┌─ Extracted entries

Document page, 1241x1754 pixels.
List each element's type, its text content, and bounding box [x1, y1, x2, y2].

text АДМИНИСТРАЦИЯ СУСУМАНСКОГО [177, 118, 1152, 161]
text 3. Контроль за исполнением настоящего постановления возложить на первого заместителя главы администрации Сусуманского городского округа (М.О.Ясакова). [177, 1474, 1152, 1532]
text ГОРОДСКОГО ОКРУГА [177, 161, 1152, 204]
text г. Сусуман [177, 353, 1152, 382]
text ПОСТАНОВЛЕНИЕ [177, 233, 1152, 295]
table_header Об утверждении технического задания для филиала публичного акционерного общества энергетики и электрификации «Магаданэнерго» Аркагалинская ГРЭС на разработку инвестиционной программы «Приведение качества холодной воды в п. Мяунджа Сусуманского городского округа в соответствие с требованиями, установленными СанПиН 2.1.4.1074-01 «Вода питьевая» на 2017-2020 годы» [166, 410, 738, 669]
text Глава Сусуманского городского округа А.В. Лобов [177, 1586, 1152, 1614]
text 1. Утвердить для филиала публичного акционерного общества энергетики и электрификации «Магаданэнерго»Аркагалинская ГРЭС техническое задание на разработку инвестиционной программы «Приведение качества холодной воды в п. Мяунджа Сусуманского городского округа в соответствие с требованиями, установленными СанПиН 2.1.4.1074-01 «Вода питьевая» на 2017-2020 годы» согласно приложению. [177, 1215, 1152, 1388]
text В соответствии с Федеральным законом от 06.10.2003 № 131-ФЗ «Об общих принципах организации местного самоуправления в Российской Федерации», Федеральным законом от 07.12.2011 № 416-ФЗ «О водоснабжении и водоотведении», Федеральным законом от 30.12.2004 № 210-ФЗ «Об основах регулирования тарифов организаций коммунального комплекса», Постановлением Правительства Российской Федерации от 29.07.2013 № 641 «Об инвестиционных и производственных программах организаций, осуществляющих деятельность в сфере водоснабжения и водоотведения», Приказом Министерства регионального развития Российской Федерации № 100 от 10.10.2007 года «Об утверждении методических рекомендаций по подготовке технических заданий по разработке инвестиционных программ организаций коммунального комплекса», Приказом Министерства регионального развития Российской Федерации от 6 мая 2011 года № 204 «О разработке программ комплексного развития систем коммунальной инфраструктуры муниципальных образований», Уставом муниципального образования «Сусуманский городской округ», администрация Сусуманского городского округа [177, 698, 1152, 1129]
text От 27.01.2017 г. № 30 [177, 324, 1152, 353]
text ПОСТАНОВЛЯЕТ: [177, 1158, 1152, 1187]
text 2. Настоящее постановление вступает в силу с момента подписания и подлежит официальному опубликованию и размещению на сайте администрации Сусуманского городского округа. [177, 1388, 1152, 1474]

└─

If the string "администрации" appears in a line of the data above, that line counts. State how many such lines there are and nothing more.

2